DB Insurance, which holds the second-largest share of the auto insurance market, is also expected to report a third-quarter net profit of 436.8 billion won, down 3.8% year-on-year. Feeling limited in the domestic auto insurance market, DB Insurance acquired U.S. auto insurer Fortegra for 2.3 trillion won on September 26. This is the largest overseas M&A deal ever by a Korean insurer.
Hyundai Marine & Fire Insurance’s third-quarter net profit is projected at 239.6 billion won, a 12.3% increase compared to the same period last year. The company is expected to offset losses from weak auto insurance performance by securing insurance contract service margins (CSM) from protection-type insurance. Hong Yeran, a researcher at Korea Investment & Securities, stated, “Unlike other companies that raised premiums following last month’s reduction in the assumed interest rate, Hyundai Marine & Fire Insurance announced it has no plans for additional premium adjustments this year. Considering price competitiveness, new contract volumes are expected to gradually increase from the third quarter onward.”

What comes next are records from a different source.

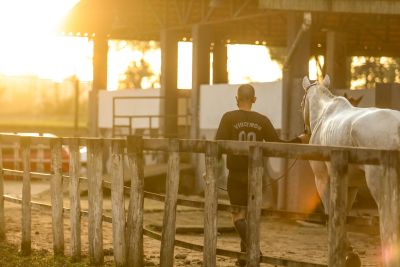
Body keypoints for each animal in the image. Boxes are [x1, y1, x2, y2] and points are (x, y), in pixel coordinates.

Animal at [302, 75, 400, 267]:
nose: (304, 131)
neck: (324, 114)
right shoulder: (351, 185)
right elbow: (343, 214)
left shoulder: (322, 179)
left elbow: (331, 214)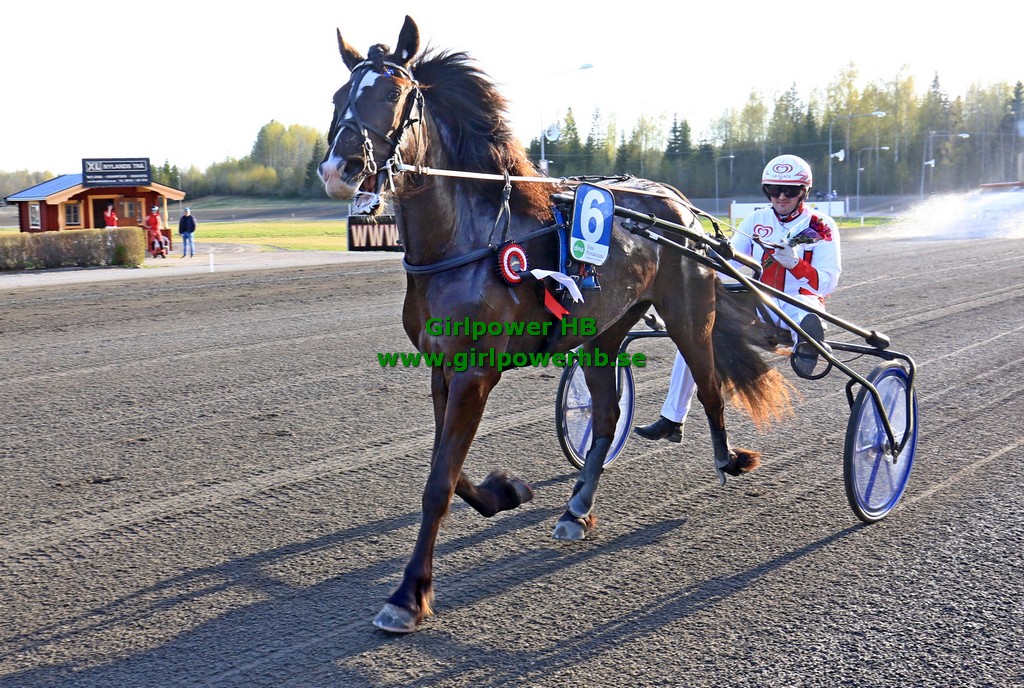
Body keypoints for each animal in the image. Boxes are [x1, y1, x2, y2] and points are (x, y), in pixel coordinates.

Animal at [318, 15, 792, 633]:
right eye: (338, 96)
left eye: (394, 92)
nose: (339, 169)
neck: (465, 240)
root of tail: (679, 206)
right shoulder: (442, 367)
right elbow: (450, 468)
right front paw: (507, 491)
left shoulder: (476, 372)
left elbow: (438, 482)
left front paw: (408, 594)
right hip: (603, 332)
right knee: (608, 414)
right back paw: (577, 509)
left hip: (690, 313)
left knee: (710, 385)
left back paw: (729, 459)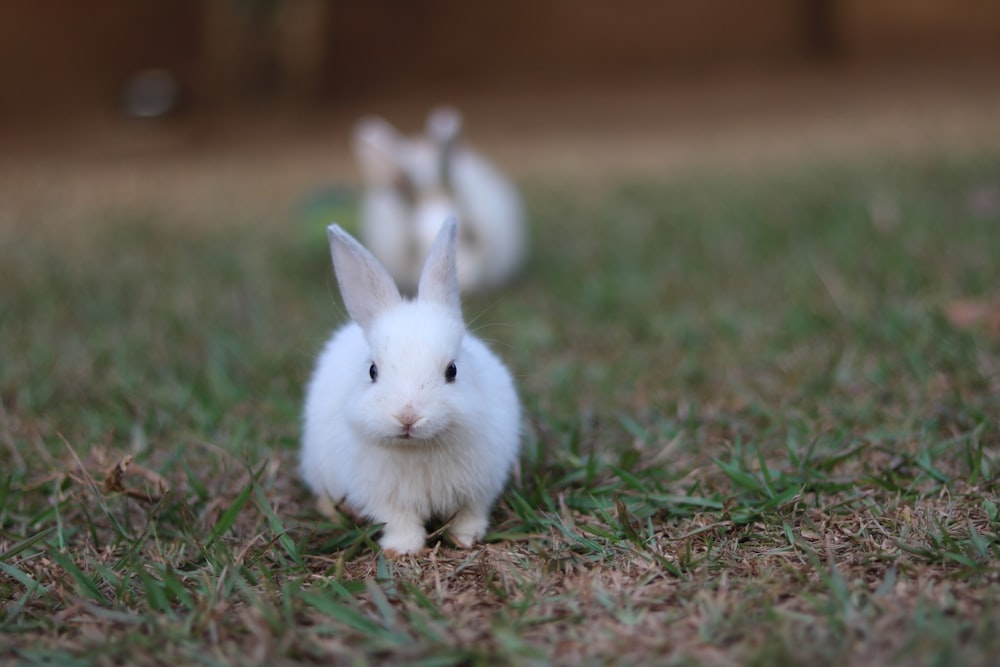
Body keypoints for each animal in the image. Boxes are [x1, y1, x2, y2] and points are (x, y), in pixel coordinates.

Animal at [298, 218, 524, 552]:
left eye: (452, 370)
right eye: (372, 371)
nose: (407, 416)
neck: (419, 446)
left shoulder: (479, 490)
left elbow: (470, 514)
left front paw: (465, 539)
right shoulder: (384, 499)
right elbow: (398, 520)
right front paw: (402, 549)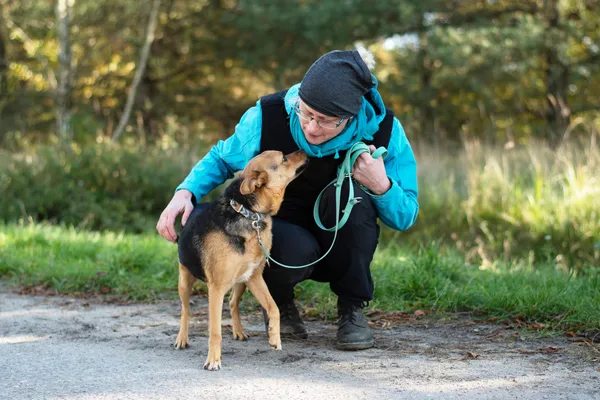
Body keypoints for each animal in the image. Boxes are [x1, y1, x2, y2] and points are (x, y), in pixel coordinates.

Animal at [171, 150, 308, 372]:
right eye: (284, 158)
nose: (303, 150)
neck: (250, 214)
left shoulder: (255, 277)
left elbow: (274, 308)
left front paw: (275, 338)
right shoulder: (216, 289)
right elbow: (215, 331)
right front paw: (213, 360)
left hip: (242, 282)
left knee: (233, 302)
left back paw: (239, 331)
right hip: (185, 281)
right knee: (186, 310)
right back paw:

Hanwha General Insurance’s third-quarter net profit is projected to decrease by 1.2% year-on-year to 89.9 billion won. Hanwha General Insurance plans to merge with Carrot General Insurance, a digital insurer specializing in pay-per-mile auto insurance, on October 1. In the first half of this year, Hanwha General Insurance and Carrot General Insurance recorded auto insurance losses of 13 billion won and 19.3 billion won, respectively. By absorbing Carrot General Insurance, Hanwha General Insurance aims to reorganize its auto insurance division and improve its loss ratio.